'''

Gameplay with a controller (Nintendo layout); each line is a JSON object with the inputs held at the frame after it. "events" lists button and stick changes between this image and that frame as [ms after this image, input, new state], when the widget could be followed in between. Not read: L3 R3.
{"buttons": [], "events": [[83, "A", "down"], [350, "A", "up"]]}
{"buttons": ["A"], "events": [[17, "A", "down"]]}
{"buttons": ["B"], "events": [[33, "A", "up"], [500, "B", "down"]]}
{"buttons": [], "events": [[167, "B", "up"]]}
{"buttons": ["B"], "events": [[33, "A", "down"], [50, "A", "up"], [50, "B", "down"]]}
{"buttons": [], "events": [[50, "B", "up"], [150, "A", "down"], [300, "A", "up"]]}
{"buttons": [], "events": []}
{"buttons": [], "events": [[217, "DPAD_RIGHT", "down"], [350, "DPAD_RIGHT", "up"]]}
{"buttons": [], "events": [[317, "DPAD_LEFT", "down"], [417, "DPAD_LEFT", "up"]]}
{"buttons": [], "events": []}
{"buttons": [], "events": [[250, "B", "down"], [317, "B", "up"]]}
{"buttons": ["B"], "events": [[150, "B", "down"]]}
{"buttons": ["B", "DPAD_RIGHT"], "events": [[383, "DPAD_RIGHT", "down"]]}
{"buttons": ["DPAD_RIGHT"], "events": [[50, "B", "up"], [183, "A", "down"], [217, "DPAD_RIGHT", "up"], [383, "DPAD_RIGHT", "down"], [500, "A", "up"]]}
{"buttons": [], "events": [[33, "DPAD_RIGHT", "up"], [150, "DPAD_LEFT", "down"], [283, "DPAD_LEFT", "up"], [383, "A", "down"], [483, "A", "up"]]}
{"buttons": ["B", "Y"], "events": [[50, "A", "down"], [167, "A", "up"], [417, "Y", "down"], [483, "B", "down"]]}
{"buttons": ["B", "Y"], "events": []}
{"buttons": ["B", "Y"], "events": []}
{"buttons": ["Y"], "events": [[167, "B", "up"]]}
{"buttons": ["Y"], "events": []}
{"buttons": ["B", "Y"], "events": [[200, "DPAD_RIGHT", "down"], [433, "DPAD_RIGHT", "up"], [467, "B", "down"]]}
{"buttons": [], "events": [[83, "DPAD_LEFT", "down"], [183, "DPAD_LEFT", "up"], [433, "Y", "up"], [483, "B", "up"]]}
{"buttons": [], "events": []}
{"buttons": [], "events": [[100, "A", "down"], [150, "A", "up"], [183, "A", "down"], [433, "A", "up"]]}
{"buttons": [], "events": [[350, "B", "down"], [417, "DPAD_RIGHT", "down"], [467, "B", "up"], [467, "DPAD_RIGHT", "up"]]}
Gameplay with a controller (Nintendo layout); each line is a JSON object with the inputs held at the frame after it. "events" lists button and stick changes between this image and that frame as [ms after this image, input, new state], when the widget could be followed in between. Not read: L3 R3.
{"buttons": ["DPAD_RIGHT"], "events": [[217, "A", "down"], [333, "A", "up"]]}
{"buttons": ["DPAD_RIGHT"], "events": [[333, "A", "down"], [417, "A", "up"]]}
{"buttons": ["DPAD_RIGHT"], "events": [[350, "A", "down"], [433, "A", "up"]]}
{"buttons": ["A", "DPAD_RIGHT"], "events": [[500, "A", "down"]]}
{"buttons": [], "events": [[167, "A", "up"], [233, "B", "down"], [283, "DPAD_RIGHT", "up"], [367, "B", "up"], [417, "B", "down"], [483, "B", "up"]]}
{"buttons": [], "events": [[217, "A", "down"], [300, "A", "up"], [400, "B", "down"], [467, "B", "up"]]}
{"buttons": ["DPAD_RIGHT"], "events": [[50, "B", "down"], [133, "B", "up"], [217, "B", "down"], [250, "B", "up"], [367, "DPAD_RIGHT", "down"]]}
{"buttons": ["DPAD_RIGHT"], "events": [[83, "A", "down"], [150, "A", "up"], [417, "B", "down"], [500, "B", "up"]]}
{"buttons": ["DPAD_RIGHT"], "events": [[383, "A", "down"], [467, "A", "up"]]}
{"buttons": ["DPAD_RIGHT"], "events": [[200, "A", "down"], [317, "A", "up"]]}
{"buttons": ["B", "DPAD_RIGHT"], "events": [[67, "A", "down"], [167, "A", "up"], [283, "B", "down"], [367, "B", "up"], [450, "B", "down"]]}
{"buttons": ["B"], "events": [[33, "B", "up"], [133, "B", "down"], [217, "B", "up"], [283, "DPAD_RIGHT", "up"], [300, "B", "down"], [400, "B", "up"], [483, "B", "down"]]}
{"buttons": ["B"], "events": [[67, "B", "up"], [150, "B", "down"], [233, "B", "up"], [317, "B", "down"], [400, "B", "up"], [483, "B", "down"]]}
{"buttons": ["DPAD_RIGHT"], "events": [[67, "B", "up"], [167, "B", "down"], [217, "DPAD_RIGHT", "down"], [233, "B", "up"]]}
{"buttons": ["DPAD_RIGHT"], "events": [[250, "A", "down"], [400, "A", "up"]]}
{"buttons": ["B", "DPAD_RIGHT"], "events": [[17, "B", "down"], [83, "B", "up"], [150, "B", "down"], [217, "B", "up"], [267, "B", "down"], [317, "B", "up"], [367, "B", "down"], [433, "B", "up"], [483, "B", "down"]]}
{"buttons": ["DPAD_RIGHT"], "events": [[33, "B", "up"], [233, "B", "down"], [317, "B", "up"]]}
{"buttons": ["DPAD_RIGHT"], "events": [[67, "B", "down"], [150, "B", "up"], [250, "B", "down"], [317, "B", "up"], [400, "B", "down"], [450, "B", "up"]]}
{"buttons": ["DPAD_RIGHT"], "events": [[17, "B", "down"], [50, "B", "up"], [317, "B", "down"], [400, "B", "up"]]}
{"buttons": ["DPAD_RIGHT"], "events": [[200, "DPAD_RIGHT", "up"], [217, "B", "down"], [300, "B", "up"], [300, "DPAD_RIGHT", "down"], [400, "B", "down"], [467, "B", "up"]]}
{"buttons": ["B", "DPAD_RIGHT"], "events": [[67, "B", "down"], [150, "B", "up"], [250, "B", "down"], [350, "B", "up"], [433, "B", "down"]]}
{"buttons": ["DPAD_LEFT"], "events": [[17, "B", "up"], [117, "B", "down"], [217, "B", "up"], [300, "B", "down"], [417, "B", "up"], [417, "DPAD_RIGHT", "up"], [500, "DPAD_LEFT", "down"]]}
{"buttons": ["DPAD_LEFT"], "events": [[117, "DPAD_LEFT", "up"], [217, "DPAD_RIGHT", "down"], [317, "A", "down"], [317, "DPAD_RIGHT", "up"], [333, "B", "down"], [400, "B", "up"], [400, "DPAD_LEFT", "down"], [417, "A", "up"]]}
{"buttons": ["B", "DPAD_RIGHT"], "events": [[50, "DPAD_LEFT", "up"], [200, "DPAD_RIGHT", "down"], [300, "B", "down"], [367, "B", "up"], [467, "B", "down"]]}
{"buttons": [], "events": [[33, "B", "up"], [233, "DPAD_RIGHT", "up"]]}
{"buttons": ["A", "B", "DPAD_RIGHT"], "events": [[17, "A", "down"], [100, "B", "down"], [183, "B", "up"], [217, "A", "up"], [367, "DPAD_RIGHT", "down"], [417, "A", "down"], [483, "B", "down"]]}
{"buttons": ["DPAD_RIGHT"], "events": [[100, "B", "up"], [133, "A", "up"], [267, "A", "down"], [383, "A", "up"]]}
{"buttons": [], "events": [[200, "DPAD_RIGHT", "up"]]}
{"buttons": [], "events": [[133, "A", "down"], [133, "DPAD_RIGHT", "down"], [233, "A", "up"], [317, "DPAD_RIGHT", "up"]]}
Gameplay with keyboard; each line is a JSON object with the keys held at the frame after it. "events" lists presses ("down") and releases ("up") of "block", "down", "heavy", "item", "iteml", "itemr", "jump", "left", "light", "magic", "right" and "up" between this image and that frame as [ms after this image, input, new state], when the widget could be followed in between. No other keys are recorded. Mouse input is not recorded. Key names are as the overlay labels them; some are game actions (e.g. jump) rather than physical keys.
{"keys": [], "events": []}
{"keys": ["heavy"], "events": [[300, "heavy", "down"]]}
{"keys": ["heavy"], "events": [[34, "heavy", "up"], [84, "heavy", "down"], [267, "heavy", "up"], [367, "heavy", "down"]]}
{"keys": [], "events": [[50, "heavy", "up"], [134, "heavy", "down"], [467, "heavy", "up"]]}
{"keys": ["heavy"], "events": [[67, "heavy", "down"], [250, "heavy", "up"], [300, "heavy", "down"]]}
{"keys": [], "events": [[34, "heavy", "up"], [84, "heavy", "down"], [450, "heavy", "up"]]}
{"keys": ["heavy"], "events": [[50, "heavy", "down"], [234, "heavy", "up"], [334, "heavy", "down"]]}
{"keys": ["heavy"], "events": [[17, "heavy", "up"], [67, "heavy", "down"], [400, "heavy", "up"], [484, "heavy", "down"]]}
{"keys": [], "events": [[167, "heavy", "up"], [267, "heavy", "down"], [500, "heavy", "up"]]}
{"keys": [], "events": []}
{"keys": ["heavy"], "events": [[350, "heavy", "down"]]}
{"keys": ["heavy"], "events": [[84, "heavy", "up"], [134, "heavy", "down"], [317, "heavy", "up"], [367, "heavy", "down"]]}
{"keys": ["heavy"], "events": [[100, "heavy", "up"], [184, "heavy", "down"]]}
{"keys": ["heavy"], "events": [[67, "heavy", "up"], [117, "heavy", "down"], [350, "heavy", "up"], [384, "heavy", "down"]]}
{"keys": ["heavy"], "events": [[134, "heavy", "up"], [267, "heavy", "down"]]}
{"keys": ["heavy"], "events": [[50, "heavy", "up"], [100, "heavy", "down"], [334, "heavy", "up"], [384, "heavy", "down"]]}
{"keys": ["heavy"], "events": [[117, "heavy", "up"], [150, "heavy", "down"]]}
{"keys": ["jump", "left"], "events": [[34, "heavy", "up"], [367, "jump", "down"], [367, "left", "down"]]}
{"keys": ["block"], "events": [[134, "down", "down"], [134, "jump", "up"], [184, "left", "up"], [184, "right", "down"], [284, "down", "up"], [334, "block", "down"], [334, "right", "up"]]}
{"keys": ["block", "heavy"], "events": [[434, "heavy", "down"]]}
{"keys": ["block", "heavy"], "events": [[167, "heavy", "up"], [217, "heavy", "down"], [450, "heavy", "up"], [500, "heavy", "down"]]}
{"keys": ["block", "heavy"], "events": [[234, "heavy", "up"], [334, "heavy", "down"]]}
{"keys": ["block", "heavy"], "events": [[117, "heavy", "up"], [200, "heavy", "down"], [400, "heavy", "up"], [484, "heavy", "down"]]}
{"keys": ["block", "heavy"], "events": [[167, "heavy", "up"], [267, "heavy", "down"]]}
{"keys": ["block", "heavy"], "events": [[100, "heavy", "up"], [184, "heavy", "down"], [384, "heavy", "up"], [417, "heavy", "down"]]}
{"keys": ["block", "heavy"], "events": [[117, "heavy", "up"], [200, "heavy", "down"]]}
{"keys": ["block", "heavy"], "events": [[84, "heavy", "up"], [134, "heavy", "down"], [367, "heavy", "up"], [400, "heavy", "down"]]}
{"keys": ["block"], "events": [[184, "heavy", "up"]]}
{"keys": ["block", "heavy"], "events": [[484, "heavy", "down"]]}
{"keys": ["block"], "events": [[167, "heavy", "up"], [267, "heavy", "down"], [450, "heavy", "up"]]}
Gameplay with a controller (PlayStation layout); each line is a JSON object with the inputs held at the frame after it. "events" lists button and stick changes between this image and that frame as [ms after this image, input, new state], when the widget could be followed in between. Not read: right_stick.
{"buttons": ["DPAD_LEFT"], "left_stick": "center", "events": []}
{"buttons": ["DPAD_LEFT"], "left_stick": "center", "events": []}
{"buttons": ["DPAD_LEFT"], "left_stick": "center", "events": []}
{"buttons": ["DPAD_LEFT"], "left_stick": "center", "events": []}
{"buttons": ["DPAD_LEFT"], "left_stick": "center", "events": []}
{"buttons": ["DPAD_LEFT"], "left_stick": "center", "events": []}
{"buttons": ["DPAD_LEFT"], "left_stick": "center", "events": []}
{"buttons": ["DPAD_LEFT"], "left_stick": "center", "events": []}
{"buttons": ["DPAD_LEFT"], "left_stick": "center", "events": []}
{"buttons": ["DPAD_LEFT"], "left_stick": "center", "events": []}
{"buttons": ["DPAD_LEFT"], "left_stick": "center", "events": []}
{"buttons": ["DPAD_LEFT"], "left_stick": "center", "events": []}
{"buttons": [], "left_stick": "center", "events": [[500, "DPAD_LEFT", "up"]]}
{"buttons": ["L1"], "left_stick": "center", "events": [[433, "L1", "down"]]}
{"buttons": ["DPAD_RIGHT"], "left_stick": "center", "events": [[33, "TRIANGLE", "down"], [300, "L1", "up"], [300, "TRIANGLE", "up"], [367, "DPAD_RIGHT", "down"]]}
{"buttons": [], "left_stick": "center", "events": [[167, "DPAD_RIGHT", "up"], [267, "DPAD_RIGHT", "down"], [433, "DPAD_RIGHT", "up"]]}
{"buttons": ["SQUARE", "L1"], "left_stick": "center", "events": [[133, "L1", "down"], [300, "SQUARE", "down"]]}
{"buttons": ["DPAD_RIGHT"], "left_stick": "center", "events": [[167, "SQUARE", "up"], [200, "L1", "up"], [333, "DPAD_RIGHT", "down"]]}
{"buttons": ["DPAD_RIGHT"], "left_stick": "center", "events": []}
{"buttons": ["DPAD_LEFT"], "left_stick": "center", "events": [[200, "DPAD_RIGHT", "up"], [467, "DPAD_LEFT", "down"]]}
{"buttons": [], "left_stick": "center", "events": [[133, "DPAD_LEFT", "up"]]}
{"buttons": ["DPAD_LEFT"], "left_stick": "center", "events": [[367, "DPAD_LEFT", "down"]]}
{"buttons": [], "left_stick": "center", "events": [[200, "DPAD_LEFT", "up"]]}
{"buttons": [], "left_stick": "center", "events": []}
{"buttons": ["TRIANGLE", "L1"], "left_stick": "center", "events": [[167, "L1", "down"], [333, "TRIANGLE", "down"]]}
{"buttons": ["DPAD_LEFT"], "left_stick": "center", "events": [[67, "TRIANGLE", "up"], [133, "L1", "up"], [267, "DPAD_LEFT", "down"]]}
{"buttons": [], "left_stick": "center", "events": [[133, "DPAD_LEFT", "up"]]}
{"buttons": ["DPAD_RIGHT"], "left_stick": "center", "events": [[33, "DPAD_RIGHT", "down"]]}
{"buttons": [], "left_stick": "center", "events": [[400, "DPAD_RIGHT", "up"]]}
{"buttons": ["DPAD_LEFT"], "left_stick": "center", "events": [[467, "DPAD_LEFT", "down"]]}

'''

From the records, copy out each line that includes the string "SQUARE".

{"buttons": ["SQUARE", "L1"], "left_stick": "center", "events": [[133, "L1", "down"], [300, "SQUARE", "down"]]}
{"buttons": ["DPAD_RIGHT"], "left_stick": "center", "events": [[167, "SQUARE", "up"], [200, "L1", "up"], [333, "DPAD_RIGHT", "down"]]}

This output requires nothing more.